What is being asked :: Output every line of text from the data below word for word, leaving out the pictures.

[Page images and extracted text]
►

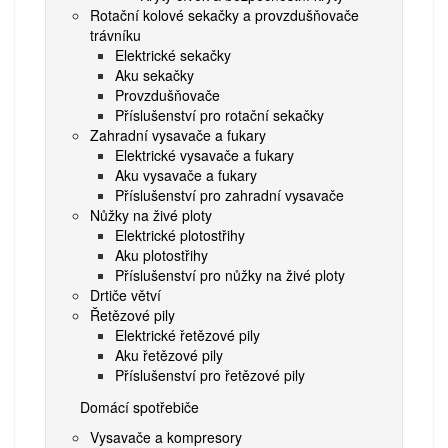
Rotační kolové sekačky a provzdušňovače
trávníku
Elektrické sekačky
Aku sekačky
Provzdušňovače
Příslušenství pro rotační sekačky
Zahradní vysavače a fukary
Elektrické vysavače a fukary
Aku vysavače a fukary
Příslušenství pro zahradní vysavače
Nůžky na živé ploty
Elektrické plotostřihy
Aku plotostřihy
Příslušenství pro nůžky na živé ploty
Drtiče větví
Řetězové pily
Elektrické řetězové pily
Aku řetězové pily
Příslušenství pro řetězové pily
Domácí spotřebiče
Vysavače a kompresory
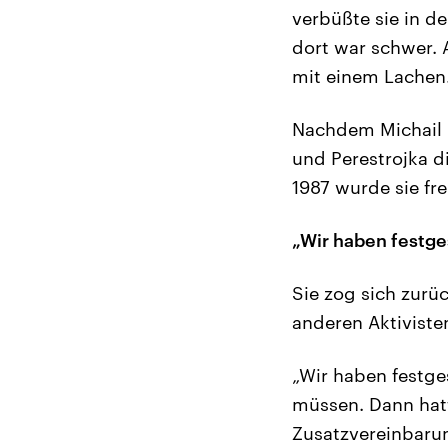
verbüßte sie in d
dort war schwer. A
mit einem Lachen
Nachdem Michail 
und Perestrojka d
1987 wurde sie fre
„Wir haben festges
Sie zog sich zurüc
anderen Aktivist
„Wir haben festge
müssen. Dann hatt
Zusatzvereinbaru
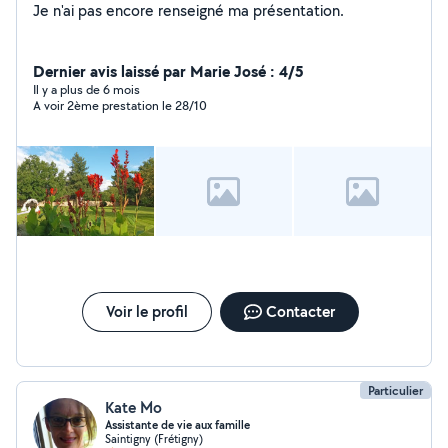
Je n'ai pas encore renseigné ma présentation.
Dernier avis laissé par Marie José : 4/5
Il y a plus de 6 mois
A voir 2ème prestation le 28/10
Voir le profil
Contacter
Particulier
Kate Mo
Assistante de vie aux famille
Saintigny (Frétigny)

◄

Your solution ::
Rotační kolové sekačky a provzdušňovače
trávníku
Elektrické sekačky
Aku sekačky
Provzdušňovače
Příslušenství pro rotační sekačky
Zahradní vysavače a fukary
Elektrické vysavače a fukary
Aku vysavače a fukary
Příslušenství pro zahradní vysavače
Nůžky na živé ploty
Elektrické plotostřihy
Aku plotostřihy
Příslušenství pro nůžky na živé ploty
Drtiče větví
Řetězové pily
Elektrické řetězové pily
Aku řetězové pily
Příslušenství pro řetězové pily
Domácí spotřebiče
Vysavače a kompresory
verbüßte sie in d
dort war schwer. A
mit einem Lachen
Nachdem Michail 
und Perestrojka d
1987 wurde sie fre
„Wir haben festges
Sie zog sich zurüc
anderen Aktivist
„Wir haben festge
müssen. Dann hatt
Zusatzvereinbaru
Je n'ai pas encore renseigné ma présentation.
Dernier avis laissé par Marie José : 4/5
Il y a plus de 6 mois
A voir 2ème prestation le 28/10
Voir le profil
Contacter
Particulier
Kate Mo
Assistante de vie aux famille
Saintigny (Frétigny)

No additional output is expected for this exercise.